The process of cultivating meat utilizes tissue engineering techniques pioneered in regenerative medicine. By providing the essential elements required to build muscle and fat, it mimics the biological processes that occur inside an animal. As a result, cultivated meat is indistinguishable from conventional meat at the cellular level.
The concept of cultured meat gained traction in the early 2000s, notably with Jason Matheny co-authoring a paper on its production and establishing New Harvest, the first non-profit organization dedicated to in-vitro meat research. In 2013, Mark Post created a hamburger patty from tissue grown outside of an animal, sparking media attention and further research into cultured meat prototypes.
Cultivated meat has the potential to address various pressing issues, including the environmental impact of meat production, animal welfare, food security, and human health. Notably, it offers a promising avenue for mitigating climate change. The first commercial sale of cell-cultured meat took place in December 2020 at a restaurant in Singapore, featuring meat manufactured by the US firm Eat Just.
While initial efforts have focused on common meats like pork, beef, and chicken, companies like Orbillion Bio are exploring high-end or unusual meats such as elk, lamb, bison, and Wagyu beef. Additionally, some companies are delving into different species of fish and other seafood.
The production process for cultured meat continues to evolve, driven by both companies and research institutions. Its applications have sparked discussions across ethical, health, environmental, cultural, and economic realms. In 2021, cultivated meat companies in Europe attracted $140 million in funding.

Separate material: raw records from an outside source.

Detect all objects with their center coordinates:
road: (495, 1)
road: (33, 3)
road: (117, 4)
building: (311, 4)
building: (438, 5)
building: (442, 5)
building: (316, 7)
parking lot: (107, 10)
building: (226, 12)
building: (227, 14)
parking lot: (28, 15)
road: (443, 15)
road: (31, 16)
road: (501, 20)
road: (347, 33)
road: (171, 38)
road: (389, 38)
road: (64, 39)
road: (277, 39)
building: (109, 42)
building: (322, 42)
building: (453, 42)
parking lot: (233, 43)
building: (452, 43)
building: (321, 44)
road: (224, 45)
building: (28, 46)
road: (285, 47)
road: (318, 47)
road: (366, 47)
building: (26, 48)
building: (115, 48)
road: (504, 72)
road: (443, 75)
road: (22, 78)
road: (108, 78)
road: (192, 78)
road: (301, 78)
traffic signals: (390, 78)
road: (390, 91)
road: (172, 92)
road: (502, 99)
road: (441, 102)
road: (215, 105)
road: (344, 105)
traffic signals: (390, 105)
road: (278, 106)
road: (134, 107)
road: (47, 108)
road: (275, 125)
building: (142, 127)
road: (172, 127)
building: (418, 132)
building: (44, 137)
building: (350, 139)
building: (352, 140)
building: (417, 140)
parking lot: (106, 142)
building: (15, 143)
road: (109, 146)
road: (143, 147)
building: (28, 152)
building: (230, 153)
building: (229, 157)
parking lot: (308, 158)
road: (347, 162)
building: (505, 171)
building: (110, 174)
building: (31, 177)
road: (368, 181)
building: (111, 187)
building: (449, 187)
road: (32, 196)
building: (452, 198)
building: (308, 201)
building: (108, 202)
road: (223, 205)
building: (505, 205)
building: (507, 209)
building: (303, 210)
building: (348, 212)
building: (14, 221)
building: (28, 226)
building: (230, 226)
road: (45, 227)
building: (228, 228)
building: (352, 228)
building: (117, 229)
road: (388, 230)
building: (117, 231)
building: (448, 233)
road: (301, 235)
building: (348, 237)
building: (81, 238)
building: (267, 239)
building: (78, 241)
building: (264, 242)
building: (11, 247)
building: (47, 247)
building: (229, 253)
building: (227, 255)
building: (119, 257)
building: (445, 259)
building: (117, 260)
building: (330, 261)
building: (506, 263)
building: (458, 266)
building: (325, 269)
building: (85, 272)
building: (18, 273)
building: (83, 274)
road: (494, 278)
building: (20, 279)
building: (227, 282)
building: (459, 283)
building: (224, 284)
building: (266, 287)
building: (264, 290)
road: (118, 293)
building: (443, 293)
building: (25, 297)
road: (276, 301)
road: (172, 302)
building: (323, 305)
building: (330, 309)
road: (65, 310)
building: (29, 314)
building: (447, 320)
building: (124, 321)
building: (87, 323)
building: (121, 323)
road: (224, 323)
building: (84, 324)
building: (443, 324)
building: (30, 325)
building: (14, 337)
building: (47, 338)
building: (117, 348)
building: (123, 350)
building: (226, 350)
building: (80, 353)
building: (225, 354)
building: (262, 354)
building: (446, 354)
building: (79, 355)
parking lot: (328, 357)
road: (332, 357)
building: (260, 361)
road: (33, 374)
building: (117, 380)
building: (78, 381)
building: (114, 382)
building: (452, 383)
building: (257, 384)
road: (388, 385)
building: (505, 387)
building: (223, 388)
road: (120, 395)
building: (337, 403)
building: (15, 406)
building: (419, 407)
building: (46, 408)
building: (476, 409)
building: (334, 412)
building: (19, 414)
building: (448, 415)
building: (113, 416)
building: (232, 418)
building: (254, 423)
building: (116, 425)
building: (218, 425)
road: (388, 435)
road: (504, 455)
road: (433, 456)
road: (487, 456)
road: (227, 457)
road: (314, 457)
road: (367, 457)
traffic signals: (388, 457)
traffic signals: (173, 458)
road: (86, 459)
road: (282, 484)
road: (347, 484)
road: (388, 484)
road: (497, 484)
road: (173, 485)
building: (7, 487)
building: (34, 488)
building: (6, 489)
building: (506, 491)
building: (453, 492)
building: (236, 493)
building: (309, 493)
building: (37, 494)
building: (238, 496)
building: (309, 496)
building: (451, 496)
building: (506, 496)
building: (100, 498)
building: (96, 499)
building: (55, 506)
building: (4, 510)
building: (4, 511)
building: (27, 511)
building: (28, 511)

Although cultured meat is not yet widely available, the industry shows immense promise. With ongoing progress and advancements, cultured meat holds the potential to revolutionize the way we approach meat production and consumption.
These 15 emerging technologies represent the cutting edge of innovation and have the potential to change our world in significant ways. From invisible computing to self-driving cars and gene therapy, these advancements will shape our future and redefine how we live, work, and interact with the world around us.